Could you copy out all the lines in the material below where the word "Germany" occurs?
----- Information given
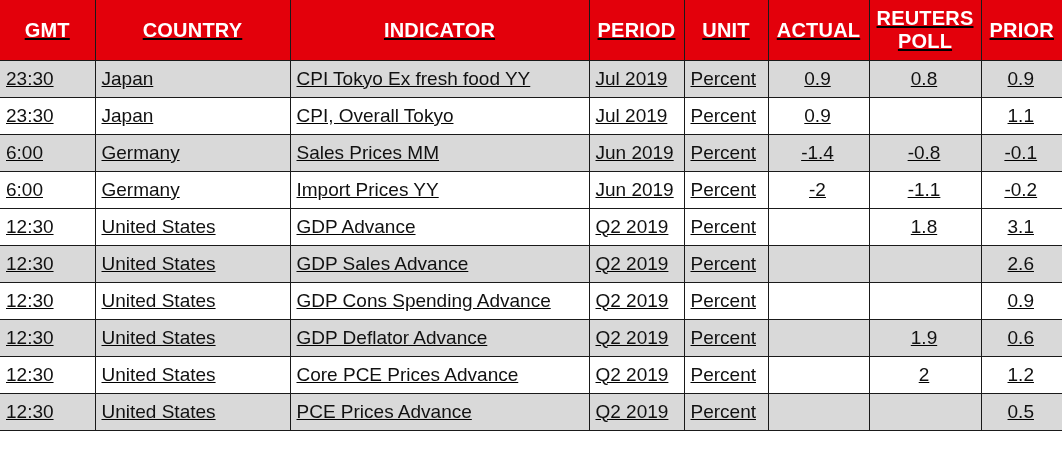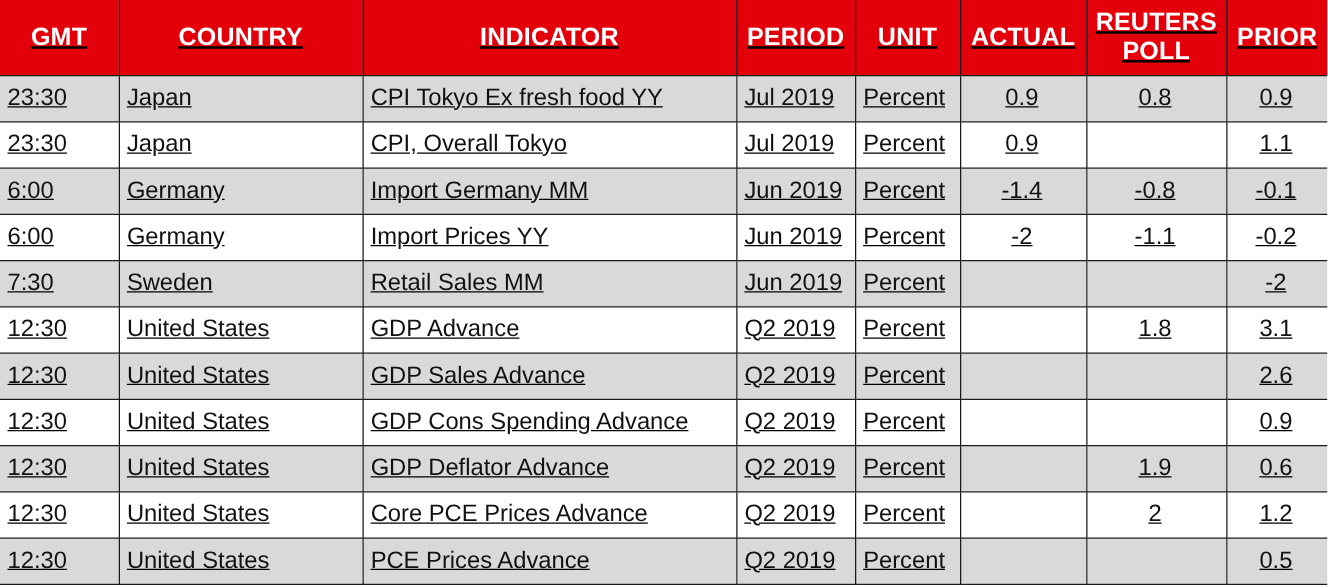--- a/index.html
+++ b/index.html
@@ -118,7 +118,7 @@
       <tr class="row-shaded">
         <td class="align-center">6:00</td>
         <td class="align-center">Germany</td>
-        <td class="align-left">Import Germany MM</td>
+        <td class="align-left">Sales Prices MM</td>
         <td class="align-left">Jun 2019</td>
         <td class="align-left">Percent</td>
         <td class="align-right">-1.4</td>

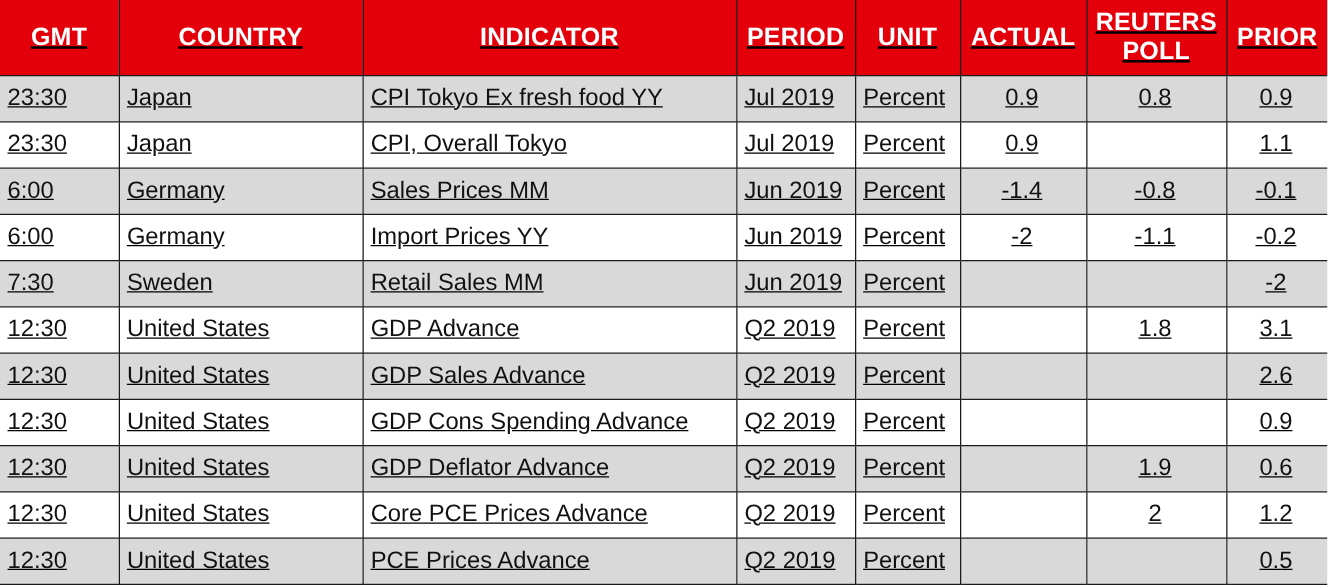--- a/index.html
+++ b/index.html
@@ -135,16 +135,6 @@
         <td class="align-right">-1.1</td>
         <td class="align-right last-col">-0.2</td>
       </tr>
-      <tr class="row-shaded">
-        <td class="align-center">7:30</td>
-        <td class="align-center">Sweden</td>
-        <td class="align-left">Retail Sales MM</td>
-        <td class="align-left">Jun 2019</td>
-        <td class="align-left">Percent</td>
-        <td class="align-right"></td>
-        <td class="align-right"></td>
-        <td class="align-right last-col">-2</td>
-      </tr>
       <tr class="row-plain">
         <td class="align-center">12:30</td>
         <td class="align-center">United States</td>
----------
### [Solved exercise]
         <td class="align-center">Germany</td>
-        <td class="align-left">Import Germany MM</td>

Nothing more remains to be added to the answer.